Si l'on ne considère que les entrées individuelles, donc soumises à une décision d'accueil ou de refoulement, on obtient une autre répartition. Dans ce calcul, la frontière franco-suisse comptabilise largement plus du double des entrées de la frontière italo-suisse, le passage à la frontière avec le Reich devenant négligeable. Notre graphique 2 donne à voir ce flux des réfugiés juifs accueillis sur une base «individuelle».

L'importance de la frontière franco-suisse apparaît donc prééminente pour l'étude historique de la fuite en Suisse durant les années de la «solution finale».

I.2. La frontière franco-suisse: accueil versus refoulement

La frontière franco-suisse se subdivise en deux secteurs dont l'histoire est très différente au cours des années qui nous occupent.

Au nord, la frontière de l'Arc jurassien, qui jouxte la zone occupée (et, en partie, interdite): côté français, le territoire de Belfort, le Doubs, le Jura et l'Ain (pays de Gex occupé et rattaché à la préfecture du Doubs); côté suisse, les cantons de Berne (Jura bernois), Neuchâtel, Vaud et Genève.

Cette frontière nord ou «jurassienne» mesure environ 300 kilomètres, soit environ 100 km pour le Jura bernois (sans la partie jouxtant l'Alsace annexée10), 62 km pour Neuchâtel, 89 km pour Vaud et 43 km pour Genève.

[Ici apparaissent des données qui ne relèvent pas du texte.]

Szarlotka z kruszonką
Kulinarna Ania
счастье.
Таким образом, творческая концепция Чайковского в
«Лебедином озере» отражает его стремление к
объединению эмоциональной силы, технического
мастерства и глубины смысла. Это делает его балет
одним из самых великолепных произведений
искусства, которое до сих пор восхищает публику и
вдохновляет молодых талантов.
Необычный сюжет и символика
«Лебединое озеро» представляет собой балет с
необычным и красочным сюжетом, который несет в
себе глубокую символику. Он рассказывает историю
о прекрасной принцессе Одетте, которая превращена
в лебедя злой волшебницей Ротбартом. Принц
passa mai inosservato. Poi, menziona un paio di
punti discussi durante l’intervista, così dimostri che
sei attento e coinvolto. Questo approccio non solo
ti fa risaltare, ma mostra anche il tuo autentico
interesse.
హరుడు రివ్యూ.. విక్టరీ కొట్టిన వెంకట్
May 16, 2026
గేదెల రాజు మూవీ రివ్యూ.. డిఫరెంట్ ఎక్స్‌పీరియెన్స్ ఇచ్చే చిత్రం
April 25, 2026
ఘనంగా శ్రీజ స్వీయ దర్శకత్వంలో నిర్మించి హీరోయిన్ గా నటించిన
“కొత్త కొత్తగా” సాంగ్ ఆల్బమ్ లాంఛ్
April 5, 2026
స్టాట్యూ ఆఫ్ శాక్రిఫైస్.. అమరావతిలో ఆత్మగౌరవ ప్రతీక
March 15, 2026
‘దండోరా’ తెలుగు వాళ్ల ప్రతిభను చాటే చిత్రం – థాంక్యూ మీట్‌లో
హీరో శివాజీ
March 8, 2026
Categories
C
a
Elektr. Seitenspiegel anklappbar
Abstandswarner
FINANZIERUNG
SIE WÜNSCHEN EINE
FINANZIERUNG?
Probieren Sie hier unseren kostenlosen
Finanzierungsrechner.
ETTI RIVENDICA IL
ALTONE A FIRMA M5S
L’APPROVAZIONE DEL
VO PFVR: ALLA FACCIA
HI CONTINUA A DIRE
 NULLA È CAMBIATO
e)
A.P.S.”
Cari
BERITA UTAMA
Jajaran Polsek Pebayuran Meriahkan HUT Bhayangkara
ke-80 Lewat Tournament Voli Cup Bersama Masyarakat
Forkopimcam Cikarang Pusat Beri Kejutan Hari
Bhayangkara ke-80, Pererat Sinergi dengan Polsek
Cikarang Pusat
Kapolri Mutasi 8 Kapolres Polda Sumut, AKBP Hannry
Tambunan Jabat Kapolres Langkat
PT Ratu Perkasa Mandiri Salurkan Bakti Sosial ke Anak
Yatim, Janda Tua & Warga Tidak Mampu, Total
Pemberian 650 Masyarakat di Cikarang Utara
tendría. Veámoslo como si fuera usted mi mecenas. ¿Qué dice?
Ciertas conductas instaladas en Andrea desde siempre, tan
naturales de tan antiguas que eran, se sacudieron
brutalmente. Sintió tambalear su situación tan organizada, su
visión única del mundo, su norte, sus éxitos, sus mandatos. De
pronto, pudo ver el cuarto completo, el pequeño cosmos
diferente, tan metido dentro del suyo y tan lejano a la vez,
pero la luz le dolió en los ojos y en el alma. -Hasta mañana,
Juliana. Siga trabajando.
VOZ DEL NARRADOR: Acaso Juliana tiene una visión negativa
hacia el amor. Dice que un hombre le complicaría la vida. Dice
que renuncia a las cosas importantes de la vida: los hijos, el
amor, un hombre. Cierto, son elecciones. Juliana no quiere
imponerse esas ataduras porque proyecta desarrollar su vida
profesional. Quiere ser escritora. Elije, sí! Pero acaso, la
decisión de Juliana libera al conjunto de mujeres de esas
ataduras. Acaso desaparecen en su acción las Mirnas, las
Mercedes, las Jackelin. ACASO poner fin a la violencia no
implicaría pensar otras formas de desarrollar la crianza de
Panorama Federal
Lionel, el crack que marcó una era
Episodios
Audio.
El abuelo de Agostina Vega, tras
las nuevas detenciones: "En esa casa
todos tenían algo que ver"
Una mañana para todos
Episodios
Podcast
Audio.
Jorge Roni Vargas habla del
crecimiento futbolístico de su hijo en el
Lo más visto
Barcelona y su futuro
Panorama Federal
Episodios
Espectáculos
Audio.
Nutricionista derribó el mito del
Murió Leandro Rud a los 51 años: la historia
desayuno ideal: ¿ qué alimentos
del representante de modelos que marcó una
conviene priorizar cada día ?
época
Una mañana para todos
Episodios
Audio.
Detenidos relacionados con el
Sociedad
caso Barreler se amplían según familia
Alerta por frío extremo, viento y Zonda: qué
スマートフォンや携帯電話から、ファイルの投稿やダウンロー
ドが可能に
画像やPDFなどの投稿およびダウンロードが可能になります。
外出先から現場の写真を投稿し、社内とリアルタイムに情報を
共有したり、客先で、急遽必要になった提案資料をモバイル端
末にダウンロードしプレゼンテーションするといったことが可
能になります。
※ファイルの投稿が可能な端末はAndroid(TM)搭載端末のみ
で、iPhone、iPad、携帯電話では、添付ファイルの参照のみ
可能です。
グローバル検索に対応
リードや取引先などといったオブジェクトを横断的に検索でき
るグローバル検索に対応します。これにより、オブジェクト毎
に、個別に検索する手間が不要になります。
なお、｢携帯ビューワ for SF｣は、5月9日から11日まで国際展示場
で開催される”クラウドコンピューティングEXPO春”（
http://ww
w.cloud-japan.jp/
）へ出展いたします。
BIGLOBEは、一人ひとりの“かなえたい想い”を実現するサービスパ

A l'ouest (ou sud-ouest), la frontière qui jouxte la zone non occupée (devenue «zone sud» après l'occupation allemande de novembre 1942), souvent appelée Westgrenze par les autorités suisses:

côté français, un seul département, la Haute-Savoie; côté suisse, trois cantons et donc trois secteurs de pénétration différents: Genève, la rive lémanique vaudoise et le Valais.

Cette frontière ouest ou «savoyarde», qui s'étend de la sortie du Rhône à l'extrémité ouest du canton de Genève jusqu'au tripoint Suisse (Valais)/France/Italie au Mont Dolent, mesure 213 kilomètres, soit 60 km pour Genève, 57 km pour la frontière lacustre vaudoise et 96 km pour le Valais. Moins longue que la frontière jurassienne, elle a cependant été presque six fois plus traversée pour passer de France en Suisse.

Nos deux graphiques 3 et 4 donnent à voir la proportion des passages (3) et des refoulements (4) en ventilation géographique entre la frontière nord (zone occupée) et les différents secteurs de la frontière ouest (zone libre). Nous tenons compte, dans ces deux graphiques, des chiffres augmentés de la marge hypothétique qui nous paraît pertinente, dont nous expliquons le calcul plus loin.

8 Notre statistique (comprenant quelques ajouts provenant de sources complémentaires) donne 12'675 personnes juives accueillies à travers la frontière franco-suisse; toutes ne figurent pas sur la base AUPER, la différence pourrait se situer autour de 750 personnes.

9 Tous les tableaux et graphiques se trouvent en fin de partie I.

10 De 1940 à 1944, le Haut-Rhin, qui commence un peu après le village de Réchésy (Territoire de Belfort), est terre allemande, annexée de facto au Reich. Nous ne prenons pas en considération les passages en Suisse – d'ailleurs peu nombreux – qui ont lieu en 1942-1944 vers les cantons de Berne, de Soleure et de Bâle le long de cette frontière longue de plus de 50 km, entre Réchésy et Saint-Louis.